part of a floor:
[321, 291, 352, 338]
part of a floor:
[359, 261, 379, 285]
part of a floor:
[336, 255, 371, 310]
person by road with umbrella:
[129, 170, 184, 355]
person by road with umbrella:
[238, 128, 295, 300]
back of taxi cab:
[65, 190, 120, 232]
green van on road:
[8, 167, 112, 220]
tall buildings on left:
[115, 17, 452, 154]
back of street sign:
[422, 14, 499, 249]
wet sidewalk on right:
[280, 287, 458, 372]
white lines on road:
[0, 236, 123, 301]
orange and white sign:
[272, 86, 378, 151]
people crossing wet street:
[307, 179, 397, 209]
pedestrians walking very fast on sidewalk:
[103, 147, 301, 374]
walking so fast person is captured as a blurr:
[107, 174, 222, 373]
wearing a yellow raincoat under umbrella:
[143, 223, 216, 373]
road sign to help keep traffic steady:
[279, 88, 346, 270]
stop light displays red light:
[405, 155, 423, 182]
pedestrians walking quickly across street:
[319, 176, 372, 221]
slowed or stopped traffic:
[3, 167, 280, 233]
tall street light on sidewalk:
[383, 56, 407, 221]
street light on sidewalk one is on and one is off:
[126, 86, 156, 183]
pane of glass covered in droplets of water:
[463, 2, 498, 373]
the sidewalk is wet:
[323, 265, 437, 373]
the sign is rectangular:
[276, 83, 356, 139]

---

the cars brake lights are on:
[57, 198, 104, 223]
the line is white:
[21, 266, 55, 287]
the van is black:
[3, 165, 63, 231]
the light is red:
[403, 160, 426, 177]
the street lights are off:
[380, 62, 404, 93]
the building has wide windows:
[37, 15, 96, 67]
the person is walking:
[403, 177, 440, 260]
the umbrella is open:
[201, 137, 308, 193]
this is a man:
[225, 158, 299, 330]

...

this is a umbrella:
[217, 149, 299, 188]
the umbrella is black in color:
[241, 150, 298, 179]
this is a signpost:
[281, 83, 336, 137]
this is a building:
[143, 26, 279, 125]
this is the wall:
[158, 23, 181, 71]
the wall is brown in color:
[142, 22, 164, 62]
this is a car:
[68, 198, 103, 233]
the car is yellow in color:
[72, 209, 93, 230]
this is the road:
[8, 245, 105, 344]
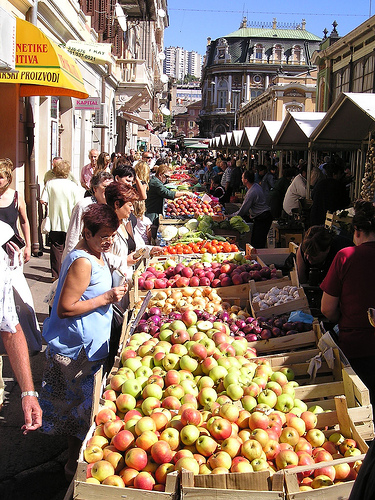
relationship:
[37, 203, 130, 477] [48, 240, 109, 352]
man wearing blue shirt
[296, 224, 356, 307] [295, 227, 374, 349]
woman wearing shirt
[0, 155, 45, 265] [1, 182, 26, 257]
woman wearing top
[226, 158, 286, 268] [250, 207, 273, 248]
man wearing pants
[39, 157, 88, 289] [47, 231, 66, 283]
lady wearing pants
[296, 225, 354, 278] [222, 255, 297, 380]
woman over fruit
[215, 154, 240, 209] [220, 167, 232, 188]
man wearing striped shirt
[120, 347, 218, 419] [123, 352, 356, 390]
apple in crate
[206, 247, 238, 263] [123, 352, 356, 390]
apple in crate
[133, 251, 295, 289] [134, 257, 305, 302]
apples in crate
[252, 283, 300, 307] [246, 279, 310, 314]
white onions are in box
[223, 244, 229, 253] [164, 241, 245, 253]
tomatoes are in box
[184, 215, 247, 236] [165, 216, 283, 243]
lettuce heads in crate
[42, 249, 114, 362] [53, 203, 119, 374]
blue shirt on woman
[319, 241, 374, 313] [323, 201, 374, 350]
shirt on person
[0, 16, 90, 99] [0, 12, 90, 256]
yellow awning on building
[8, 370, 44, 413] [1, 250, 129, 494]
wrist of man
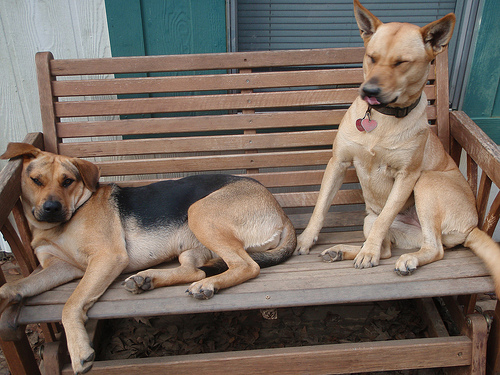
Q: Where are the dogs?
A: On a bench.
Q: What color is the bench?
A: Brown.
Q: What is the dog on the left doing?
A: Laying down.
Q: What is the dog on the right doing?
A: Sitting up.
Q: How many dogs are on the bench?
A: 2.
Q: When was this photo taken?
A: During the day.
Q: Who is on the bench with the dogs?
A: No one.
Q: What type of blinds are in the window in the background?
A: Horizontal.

* _Aim of the task_:
Format the stretch from the line containing "walking so fast" through the line containing "[276, 83, 356, 139]" as a two-column CSV with the headers phrase and box. Give one line per row, with its text and its answer each in a quoted field and any line breaks replaced by spaces.

* _Exercise output_:
phrase,box
"walking so fast person is captured as a blurr:","[107, 174, 222, 373]"
"wearing a yellow raincoat under umbrella:","[143, 223, 216, 373]"
"road sign to help keep traffic steady:","[279, 88, 346, 270]"
"stop light displays red light:","[405, 155, 423, 182]"
"pedestrians walking quickly across street:","[319, 176, 372, 221]"
"slowed or stopped traffic:","[3, 167, 280, 233]"
"tall street light on sidewalk:","[383, 56, 407, 221]"
"street light on sidewalk one is on and one is off:","[126, 86, 156, 183]"
"pane of glass covered in droplets of water:","[463, 2, 498, 373]"
"the sidewalk is wet:","[323, 265, 437, 373]"
"the sign is rectangular:","[276, 83, 356, 139]"